Reaction favorability is often assessed using the equilibrium constant (\(K_c\)), which provides a clue to the extent of a chemical reaction at a particular temperature. A value of \(K_c > 1\) means that at equilibrium, the concentration of products is greater than that of reactants, implying the reaction 'favors' the formation of products. Conversely, a \(K_c < 1\) indicates that the reactants are favored.

In our exercise, since \(K_c\) is significantly less than 1, this tells us the reaction mixture comprises mainly of the reactants rather than the products at 1000 K. However, it's important to note that a low \(K_c\) doesn't mean the reaction won't happen at all—it simply reflects the position of equilibrium under the given conditions.

Applying Le Chatelier's Principle

Le Chatelier's Principle is the chemist's compass for predicting how a system at equilibrium reacts to changes in concentration, pressure, or temperature. It states that if an external change is applied to a system at equilibrium, the system adjusts itself to counteract the effect of the change and re-establishes equilibrium.

For instance, if we were to increase the concentration of NO or Br2 in our given reaction, Le Chatelier’s Principle guides us to expect a shift in the position of equilibrium to favor the production of NOBr in an attempt to reduce the stress caused by the addition of more reactants.

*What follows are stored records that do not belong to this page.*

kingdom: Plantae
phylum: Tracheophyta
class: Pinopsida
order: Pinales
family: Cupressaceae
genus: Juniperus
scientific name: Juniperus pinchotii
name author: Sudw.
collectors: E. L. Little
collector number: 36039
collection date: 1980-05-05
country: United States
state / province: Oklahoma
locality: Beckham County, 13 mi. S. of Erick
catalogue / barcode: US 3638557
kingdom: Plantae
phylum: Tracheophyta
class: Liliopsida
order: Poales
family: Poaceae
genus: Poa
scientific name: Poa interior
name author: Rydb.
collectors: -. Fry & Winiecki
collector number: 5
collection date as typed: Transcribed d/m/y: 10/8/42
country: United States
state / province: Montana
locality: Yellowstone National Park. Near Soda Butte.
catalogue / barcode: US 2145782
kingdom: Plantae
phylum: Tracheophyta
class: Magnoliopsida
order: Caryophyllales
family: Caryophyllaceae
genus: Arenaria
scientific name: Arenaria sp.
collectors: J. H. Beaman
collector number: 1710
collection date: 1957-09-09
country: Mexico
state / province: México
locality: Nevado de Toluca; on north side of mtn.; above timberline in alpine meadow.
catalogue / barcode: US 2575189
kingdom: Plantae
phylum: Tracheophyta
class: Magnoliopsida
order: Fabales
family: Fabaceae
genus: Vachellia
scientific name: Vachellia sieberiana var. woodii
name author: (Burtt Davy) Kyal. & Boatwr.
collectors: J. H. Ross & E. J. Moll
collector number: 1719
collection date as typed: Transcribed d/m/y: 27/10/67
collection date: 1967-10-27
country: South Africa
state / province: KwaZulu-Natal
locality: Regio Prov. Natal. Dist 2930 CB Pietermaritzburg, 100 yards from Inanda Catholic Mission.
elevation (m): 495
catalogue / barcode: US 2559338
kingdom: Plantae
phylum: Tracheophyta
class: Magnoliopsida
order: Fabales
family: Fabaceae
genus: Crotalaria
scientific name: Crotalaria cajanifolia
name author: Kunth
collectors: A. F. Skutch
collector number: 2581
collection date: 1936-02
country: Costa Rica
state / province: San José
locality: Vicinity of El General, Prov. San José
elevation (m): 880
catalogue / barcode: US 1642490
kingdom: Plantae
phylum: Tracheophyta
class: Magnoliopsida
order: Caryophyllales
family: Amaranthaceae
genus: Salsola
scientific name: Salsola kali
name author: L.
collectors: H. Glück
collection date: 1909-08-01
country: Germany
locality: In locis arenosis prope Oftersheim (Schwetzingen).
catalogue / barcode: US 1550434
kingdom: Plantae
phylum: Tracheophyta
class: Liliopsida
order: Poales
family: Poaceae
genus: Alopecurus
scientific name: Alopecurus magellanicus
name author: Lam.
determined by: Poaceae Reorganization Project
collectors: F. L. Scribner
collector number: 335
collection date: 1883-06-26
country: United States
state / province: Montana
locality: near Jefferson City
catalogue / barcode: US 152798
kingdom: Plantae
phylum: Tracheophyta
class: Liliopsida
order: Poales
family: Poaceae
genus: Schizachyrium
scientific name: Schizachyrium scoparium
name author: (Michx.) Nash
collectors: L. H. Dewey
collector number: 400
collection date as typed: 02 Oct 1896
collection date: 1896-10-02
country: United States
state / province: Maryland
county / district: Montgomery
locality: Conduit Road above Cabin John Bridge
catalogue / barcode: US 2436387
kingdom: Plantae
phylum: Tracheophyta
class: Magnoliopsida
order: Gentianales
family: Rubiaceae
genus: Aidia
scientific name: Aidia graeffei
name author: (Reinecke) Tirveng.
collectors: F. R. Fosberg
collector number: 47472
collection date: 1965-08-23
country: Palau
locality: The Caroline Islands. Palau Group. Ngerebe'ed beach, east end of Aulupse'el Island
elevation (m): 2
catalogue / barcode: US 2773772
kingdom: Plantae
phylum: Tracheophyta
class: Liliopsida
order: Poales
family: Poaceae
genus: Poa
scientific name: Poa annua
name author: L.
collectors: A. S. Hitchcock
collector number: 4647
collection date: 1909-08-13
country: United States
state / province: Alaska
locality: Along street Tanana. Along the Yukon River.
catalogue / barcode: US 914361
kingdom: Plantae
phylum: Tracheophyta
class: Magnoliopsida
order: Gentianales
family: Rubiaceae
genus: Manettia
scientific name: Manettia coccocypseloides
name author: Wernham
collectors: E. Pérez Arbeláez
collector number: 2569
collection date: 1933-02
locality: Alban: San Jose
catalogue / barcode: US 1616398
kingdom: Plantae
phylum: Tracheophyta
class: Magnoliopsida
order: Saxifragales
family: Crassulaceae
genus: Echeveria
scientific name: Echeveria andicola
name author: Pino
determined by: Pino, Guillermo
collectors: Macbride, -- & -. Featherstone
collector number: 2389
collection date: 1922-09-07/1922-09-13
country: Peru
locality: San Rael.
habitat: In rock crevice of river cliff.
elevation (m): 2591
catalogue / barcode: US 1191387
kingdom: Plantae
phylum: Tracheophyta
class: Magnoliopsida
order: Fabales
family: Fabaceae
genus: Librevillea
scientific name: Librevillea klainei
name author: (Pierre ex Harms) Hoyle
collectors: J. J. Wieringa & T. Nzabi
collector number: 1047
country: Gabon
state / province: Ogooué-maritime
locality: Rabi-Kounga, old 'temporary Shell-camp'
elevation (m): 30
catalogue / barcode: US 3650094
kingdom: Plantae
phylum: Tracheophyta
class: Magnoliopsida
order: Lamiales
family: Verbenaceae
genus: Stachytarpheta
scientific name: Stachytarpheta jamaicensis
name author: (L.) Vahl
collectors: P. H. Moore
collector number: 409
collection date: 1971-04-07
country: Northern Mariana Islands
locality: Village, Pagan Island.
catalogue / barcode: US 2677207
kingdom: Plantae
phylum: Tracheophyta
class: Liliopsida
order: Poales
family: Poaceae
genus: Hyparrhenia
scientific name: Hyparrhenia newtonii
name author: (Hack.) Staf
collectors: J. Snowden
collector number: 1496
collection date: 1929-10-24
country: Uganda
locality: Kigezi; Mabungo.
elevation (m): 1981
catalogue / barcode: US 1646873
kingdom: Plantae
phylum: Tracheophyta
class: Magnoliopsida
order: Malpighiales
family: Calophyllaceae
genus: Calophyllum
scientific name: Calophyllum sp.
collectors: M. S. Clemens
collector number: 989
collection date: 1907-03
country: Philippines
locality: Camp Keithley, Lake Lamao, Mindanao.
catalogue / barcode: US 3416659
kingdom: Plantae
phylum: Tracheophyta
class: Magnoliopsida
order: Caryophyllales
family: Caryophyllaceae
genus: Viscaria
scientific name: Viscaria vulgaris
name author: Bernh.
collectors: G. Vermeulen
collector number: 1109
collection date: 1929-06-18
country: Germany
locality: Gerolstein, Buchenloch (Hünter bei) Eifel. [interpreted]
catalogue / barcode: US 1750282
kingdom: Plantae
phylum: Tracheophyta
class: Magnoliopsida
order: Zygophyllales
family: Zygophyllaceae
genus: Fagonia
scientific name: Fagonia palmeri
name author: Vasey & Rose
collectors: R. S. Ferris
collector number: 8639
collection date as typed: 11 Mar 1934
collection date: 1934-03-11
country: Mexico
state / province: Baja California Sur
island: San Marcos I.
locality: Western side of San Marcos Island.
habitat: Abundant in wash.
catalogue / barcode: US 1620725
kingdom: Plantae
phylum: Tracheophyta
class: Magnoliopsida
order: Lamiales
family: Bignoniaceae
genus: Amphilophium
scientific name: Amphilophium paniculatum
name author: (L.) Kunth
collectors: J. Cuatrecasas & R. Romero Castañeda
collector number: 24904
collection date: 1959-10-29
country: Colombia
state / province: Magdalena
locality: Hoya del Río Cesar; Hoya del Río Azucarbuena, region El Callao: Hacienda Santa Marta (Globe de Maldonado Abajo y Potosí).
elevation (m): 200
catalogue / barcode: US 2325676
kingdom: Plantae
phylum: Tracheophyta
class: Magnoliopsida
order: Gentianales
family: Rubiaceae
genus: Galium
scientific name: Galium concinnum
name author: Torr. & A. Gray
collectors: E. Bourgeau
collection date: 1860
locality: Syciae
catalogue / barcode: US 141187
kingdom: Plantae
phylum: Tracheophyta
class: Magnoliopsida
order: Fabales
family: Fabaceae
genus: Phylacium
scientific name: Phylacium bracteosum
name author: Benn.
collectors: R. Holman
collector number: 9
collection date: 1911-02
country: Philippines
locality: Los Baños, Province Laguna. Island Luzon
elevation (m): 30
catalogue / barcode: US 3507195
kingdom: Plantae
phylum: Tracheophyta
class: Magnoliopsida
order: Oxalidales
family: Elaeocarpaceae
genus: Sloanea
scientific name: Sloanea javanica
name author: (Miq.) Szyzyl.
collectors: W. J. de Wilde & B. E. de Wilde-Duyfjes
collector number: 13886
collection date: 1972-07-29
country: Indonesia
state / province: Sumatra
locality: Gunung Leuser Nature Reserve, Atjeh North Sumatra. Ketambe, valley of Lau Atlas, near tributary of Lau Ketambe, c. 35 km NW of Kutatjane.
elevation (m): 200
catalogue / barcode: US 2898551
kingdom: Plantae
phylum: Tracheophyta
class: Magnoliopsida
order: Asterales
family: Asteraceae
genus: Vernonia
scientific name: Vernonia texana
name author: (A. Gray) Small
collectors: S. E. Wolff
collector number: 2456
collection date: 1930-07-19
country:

Similarly, a change in temperature would shift the equilibrium to absorb the added heat or release it, depending on whether the reaction is exothermic or endothermic.

Understanding this principle is crucial, as it helps chemists to manipulate the conditions to steer reactions towards a desired product or optimize yield in industrial processes.